Once underway you realise that the smaller size and lower weight of this early car means that 130hp is actually adequate for the handling and brakes. The clutch is moderately light and the gearshift a bit woolly by the standards of later 911s.

Once warmed up the engine pulls enthusiastically, delivering quite lively performance. This is not a fast car by modern standards, but its lightness and balance is what makes it such a delight to drive.

Porsche 901- Ground Zero

Enjoying a classic 911 on fast open roads is not about squeezing every last ounce of speed from the machine. Rather you want to savour the light and communicative steering engendered by the tall tyres and low kerb weight, and enjoy the crisp and responsive response of the carburettor engine.

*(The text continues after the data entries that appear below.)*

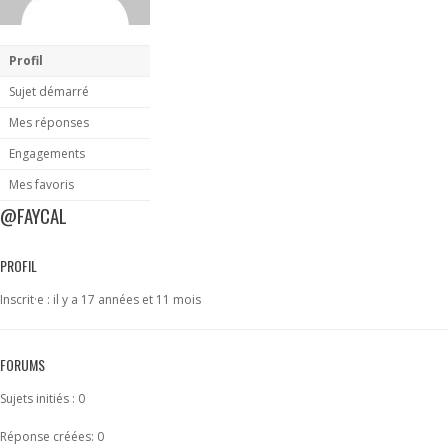
Profil
Sujet démarré
Mes réponses
Engagements
Mes favoris
@FAYCAL
PROFIL
Inscrit·e : il y a 17 années et 11 mois
FORUMS
Sujets initiés : 0
Réponse créées: 0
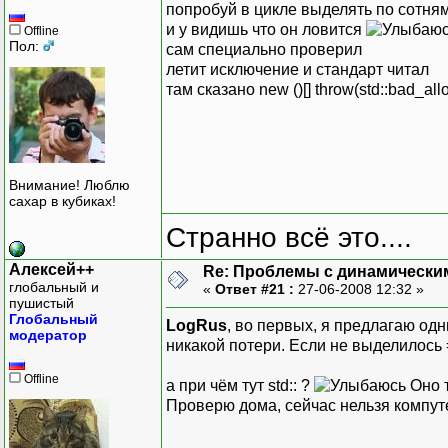
попробуй в цикле выделять по сотням
и у видишь что он ловится
Offline
Пол:
сам специально проверил
летит исключение и стандарт читал
там сказано new ()[] throw(std::bad_all
Внимание! Люблю
сахар в кубиках!
Странно всё это....
Алексей++
Re: Проблемы с динамически
глобальный и
«
Ответ #21 :
27-06-2008 12:32 »
пушистый
Глобальный
LogRus
, во первых, я предлагаю одн
модератор
никакой потери. Если не выделилось 
Offline
а при чём тут std:: ?
Оно 
Проверю дома, сейчас нельзя компут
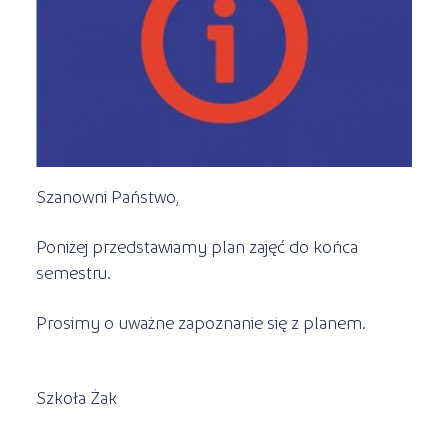
Kształcenie jednoroczne
s
STREFA SŁUCHACZA
Kariera
Kursy ONLINE
Kursy stacjonarne
Szanowni Państwo,
Poniżej przedstawiamy plan zajęć do końca
semestru.
Prosimy o uważne zapoznanie się z planem.
Szkoła Żak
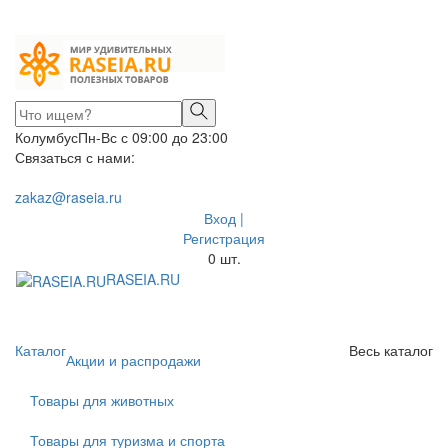
Колумбус
Пн-Вс с 09:00 до 23:00
Связаться с нами:
zakaz@raseia.ru
Вход |
Регистрация
0
шт.
RASEIA.RU
Toggle
navigati
Каталог
Весь каталог
Акции и распродажи
Товары для животных
Товары для туризма и спорта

Meanwhile, the soundtrack from behind your head delivers a unique aural symphony that communicates the dialogue of collective mechanical components. It is authentic and unadulterated compared to the muted and synthesised sounds from today’s cars.

Driving the 1964 Porsche 901 is a visceral and 100% analogue experience with no ABS, no PSM, or any modern alphabet electronic safety net, so anything adverse that happens is down to you and lady luck. The additional fact that there are no seat belts further concentrates the mind, encouraging you to give undivided attention to your driving.

Porsche 901- Ground Zero

Apart from being a pure and engaging driving experience from over half a Century ago, the 901 is also a good investment when you consider that just 82 cars were made from the 232 pre-production 911s. Compared to the 1,590 examples of the Carrera RS 2.7 that left the factory in 1973, the 901 is a rare gem, with just an estimated 50 of those 232 cars still in existence.

If I had to sum up the 901’s place in motoring history I would say that it was literally ground zero for the world’s greatest sportscar legend. Many Porsche enthusiasts will never have the chance to see a 901, but the good news for those who do No. 78 will have pride of place on the Ruf stand at the 2019 Geneva Auto Salon.